*** Records ***

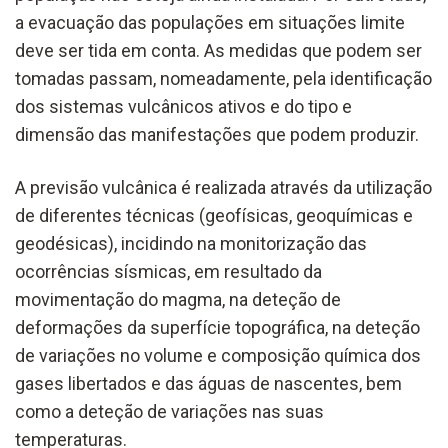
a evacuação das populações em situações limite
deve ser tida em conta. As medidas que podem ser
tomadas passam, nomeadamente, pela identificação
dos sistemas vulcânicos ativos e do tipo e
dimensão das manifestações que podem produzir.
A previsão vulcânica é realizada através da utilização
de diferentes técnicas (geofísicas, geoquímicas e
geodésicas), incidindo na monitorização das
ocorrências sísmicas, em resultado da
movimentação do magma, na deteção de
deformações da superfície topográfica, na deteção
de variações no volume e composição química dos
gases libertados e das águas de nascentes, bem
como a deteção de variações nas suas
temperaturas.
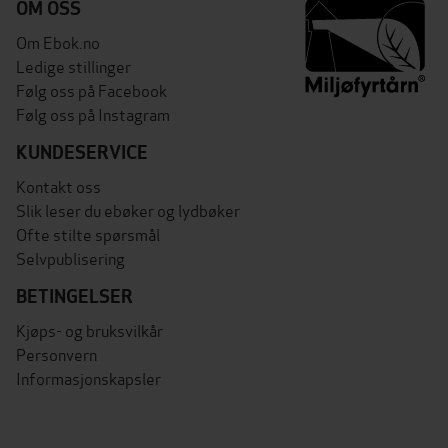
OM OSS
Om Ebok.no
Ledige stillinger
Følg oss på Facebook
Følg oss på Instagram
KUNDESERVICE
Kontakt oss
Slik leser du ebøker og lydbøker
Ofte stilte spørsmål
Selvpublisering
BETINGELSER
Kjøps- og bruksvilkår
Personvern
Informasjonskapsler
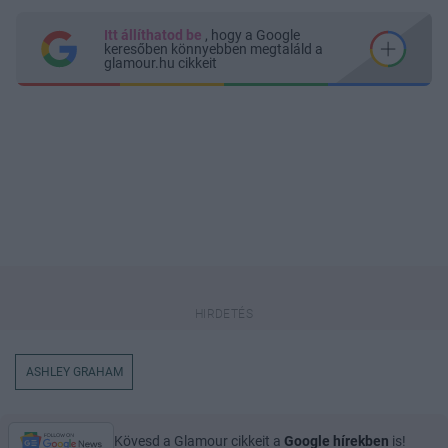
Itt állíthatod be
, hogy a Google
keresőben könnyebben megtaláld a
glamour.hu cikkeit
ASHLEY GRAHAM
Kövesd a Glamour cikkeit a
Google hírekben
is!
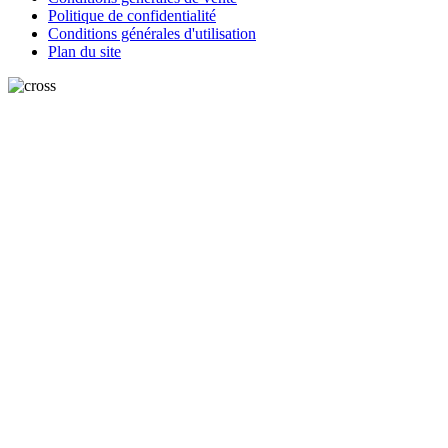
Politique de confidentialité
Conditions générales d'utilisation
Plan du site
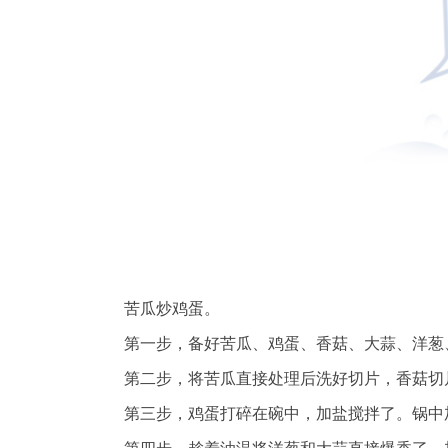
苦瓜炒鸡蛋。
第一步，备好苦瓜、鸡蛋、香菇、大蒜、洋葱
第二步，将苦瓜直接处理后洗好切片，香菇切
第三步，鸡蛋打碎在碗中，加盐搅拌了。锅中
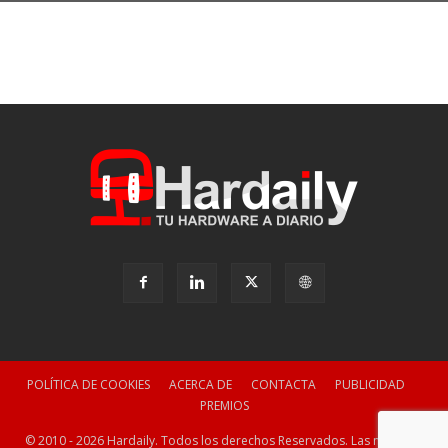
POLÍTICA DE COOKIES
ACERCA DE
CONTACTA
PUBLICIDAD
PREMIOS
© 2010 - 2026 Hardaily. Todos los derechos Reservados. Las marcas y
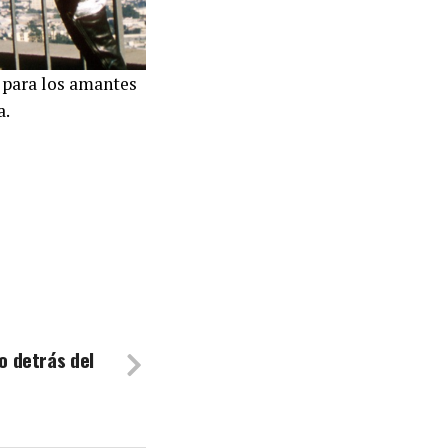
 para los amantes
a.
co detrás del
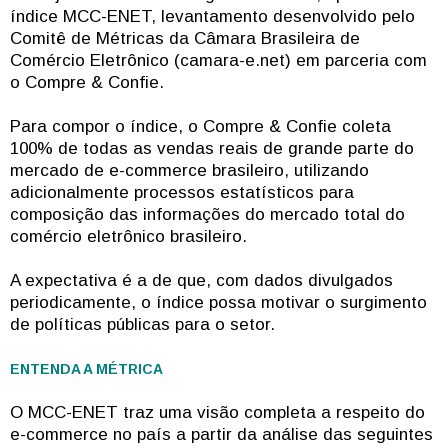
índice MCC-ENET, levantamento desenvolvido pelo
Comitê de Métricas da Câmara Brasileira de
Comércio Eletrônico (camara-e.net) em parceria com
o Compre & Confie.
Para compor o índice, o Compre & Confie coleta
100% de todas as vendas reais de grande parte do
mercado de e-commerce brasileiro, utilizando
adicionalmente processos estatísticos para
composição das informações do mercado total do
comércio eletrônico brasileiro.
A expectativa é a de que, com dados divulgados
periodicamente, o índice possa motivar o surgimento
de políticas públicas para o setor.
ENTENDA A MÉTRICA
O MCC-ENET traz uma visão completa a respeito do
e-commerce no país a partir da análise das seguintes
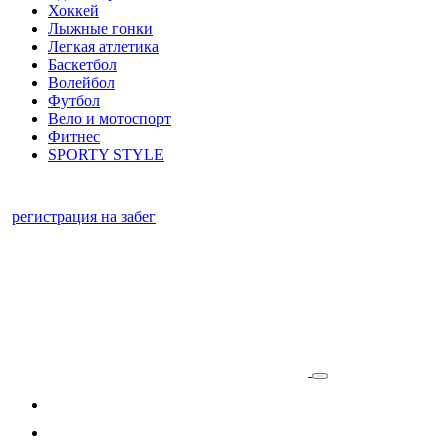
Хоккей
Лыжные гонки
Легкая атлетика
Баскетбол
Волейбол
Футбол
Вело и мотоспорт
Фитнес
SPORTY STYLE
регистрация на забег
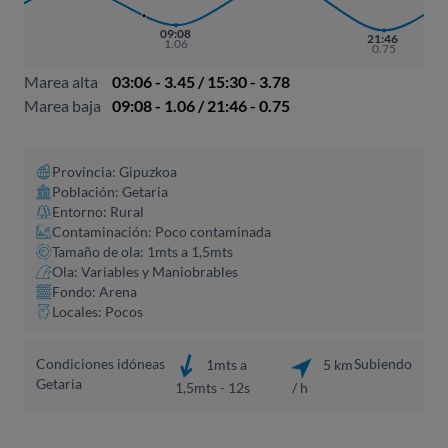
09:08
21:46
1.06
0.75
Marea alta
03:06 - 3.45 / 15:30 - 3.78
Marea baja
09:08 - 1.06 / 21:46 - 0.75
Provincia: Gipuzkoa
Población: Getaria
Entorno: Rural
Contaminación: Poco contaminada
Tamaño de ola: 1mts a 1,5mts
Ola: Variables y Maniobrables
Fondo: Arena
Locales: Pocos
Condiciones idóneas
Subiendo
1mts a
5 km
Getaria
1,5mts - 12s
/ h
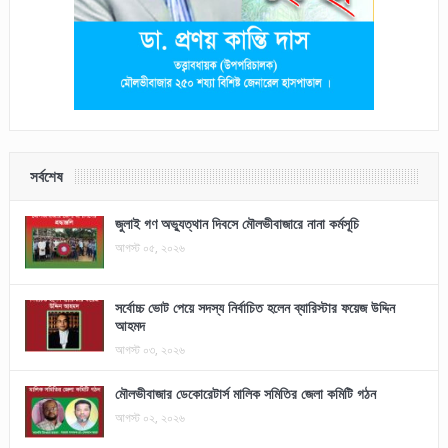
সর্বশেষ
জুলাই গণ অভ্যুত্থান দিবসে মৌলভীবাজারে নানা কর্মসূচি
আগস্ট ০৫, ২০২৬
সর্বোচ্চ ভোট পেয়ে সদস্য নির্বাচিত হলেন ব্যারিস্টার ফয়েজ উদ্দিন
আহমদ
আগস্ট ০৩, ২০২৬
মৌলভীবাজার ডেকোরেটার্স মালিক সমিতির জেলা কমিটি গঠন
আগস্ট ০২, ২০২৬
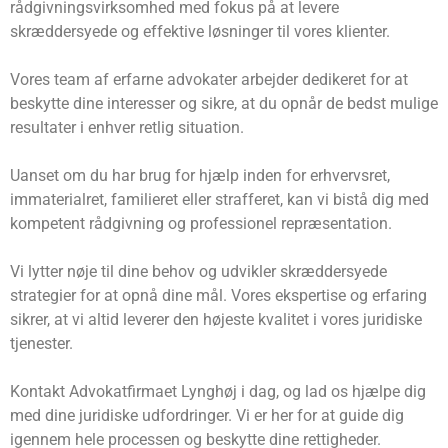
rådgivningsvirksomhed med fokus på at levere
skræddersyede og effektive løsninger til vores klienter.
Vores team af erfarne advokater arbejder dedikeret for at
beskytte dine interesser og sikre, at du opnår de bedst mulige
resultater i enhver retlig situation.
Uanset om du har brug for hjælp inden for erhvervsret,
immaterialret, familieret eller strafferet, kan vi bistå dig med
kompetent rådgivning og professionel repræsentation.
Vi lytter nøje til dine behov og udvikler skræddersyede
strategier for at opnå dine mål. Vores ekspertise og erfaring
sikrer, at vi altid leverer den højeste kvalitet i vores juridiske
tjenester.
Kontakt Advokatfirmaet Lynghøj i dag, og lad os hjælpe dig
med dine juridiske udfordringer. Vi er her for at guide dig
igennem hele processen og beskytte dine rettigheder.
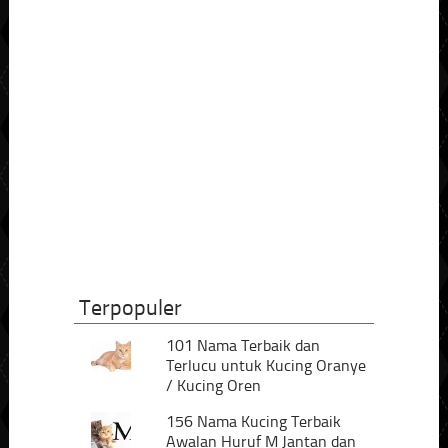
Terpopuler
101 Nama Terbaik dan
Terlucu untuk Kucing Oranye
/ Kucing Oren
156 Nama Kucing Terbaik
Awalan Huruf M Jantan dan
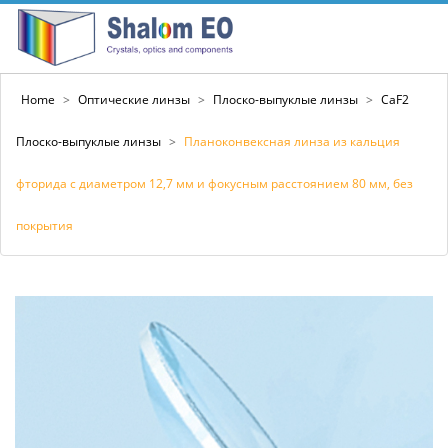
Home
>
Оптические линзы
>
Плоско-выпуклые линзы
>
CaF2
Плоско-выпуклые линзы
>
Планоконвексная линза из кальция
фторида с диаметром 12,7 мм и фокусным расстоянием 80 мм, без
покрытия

***

→ Task to carry out: Write down only how many lines in the listing contain the word "juridiske".

→ Exercise solution: 2